The Port Lincoln Railway Museum is housed in the beautiful stone station building and in the nearby old railway freight shed. The station building was placed on the State Heritage Register in 1993, and provides an authentic setting for many of the museum displays with many internal features still intact from the days when it was an active railway station.
The railway network centred on Port Lincoln has always been isolated from the rest of the national network, and for over sixty years the railway timetable was based around connections with shipping to and from Port Adelaide. Rail services were the lifeline which linked inland areas to Port Lincoln and the rest of the world, and this gave a unique character to the railway and its people.
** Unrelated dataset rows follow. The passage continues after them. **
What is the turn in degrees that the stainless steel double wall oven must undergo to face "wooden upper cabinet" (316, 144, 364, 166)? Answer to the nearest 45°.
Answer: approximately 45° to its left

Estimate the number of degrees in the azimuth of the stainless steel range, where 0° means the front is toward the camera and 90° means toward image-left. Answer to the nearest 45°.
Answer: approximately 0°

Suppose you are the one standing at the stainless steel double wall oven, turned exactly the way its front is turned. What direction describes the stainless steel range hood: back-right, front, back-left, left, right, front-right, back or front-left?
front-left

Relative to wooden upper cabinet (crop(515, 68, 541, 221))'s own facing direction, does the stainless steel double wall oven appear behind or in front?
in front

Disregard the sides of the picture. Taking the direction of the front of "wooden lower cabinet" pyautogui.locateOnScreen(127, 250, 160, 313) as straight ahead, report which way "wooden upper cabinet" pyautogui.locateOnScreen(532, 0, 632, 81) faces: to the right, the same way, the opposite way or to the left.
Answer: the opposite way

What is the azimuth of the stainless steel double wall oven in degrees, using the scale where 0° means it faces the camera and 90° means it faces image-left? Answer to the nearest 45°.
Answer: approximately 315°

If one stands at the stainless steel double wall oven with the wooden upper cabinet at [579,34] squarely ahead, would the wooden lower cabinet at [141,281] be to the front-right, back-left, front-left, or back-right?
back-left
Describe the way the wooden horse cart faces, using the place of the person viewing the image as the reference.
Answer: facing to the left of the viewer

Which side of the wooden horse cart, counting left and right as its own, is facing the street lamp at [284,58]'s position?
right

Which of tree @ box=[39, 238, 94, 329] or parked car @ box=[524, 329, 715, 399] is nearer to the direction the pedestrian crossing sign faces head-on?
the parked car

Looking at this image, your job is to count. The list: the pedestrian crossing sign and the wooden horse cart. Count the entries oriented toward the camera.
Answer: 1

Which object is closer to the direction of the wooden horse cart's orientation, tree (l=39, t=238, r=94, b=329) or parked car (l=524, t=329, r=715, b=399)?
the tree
It is this character that the Port Lincoln Railway Museum aims to capture.
The museum archives contain an extensive and growing collection of photographs of railways on Eyre Peninsula, and the people associated with them. The archives also have extensive documentary material dating back to the construction of the first railway at Port Lincoln in 1906-07, as well as a collection of engineering drawings for the same period. Researchers, and people whose family history includes railwaymen on Eyre Peninsula, will find much of interest in these records.
Other displays include rail workers’ uniforms and a vast array of memorabilia. In the freight shed annexe are a number of items of rolling stock, some of which were unique to Eyre Peninsula. There are also some rail vehicles which were originally used in the construction of the Trans Australia Railway almost a hundred years ago; these last worked on the BHP lime sands tramway at Port Lincoln.
The Society meets monthly, and all members and interested persons are welcome to attend. Outings are also organised on an occasional basis to places of railway historical interest on Eyre Peninsula.
Wednesday, Sunday and Public Holidays 1 pm - 4 pm. Closed Christmas Day and Good Friday.